So due to your description, the T2I model has already been fine-tuned with lora? But what does it fine-tuned for? There are three part of weights? the T2I model, the pretrained LORA, the optimization target LORA?
Or the pipe + pipe_lora is the T2I system mentioned in the paper? But the pipe_lora refers to a hugging face full model?
I'm a little confused, and new to this project. If I need to take more time to read the paper or the project, please tell me. Thanks for your help!
Hi, @krNeko9t.
In the StableDiffusionVSDGuidance, the "pipe" represents the frozen T2I base model, while "pipe_lora" represents the frozen T2I model with an additional unfrozen LORA1(for 3D generation). So if you want to utilize a pre-trained model fine-tuned with LORA, your base model would become T2I + LORA2(your lora model). It's important to notice that LORA1(for 3D generation) and LORA2 (your lora model) are completely distinct. However, currently, threestudio only supports a single T2I model without any other additional modules as the base model.

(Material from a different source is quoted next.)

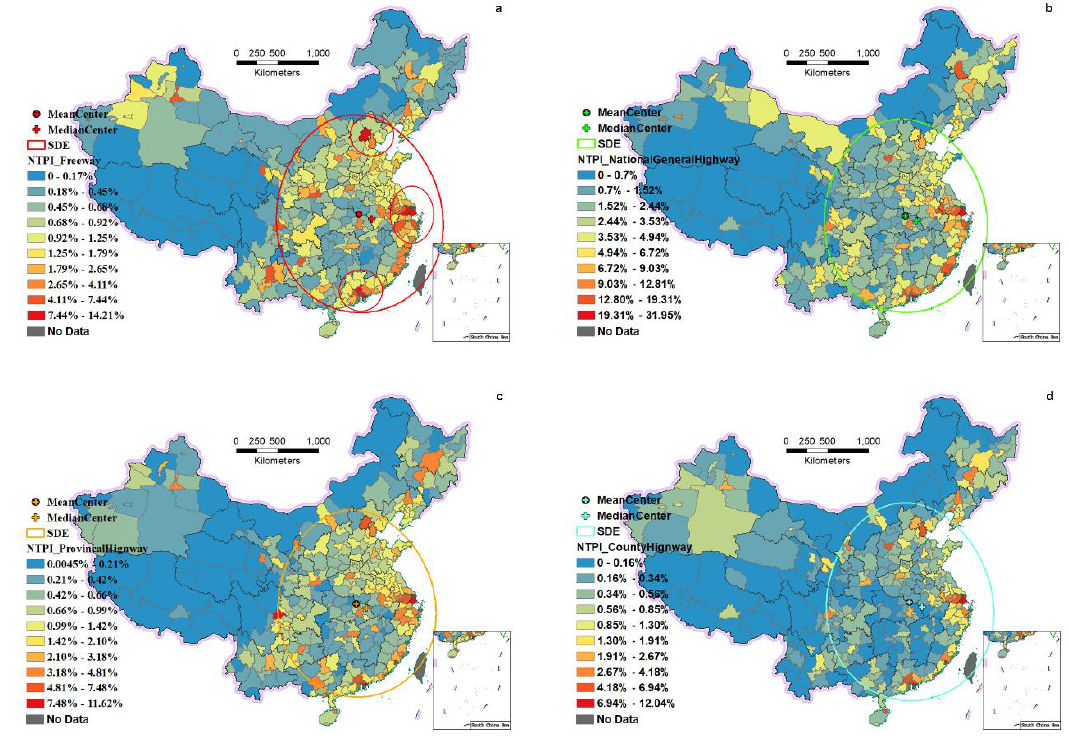
Figure 12. The standard deviation ellipse distribution of NTPI for four highway grades: ( a ) is the SDE of NTPI for national freeway; ( b ) is the SDE of NTPI for national general highway; ( c ) is the SDE of NTPI for provincial highway; ( d ) is the SDE of NTPI for county highway.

Therefore, you'll need to implement some code to enable support for your T2I + LORA2. One possible solution, as suggested by @thuliu-yt16, is as follows:
- Implement a new pipe to load a T2I + LORA2 model as the base model. Both T2I and LORA2 should be frozen.
- Implement a new pipe_lora to enable training a (T2I+LORA2)+LORA1 model. T2I and LORA2 need to be frozen, while LORA1 should be trained.
- If splitting and training two LORA models is challenging. You have the option to incorporate an alternative module such as a ControlNet or a UNet (mentioned in prolificdreamer). In this case, your new pipe_lora would become (T2I+LORA2)+ControlNet/UNet. Here the effect of ControlNet/UNet is similar to that of LORA1.
Can i ask another question: why there is two sd model used in prolific system? the origin paper seems dosen't mention this. what's the benefit of this strategy?
The SD model 2-1-base/2-1 is in eps-prediction/v-prediction mode. The authors said that using a v-prediction model for lora works better. You can definitely try both. I think there is no big difference.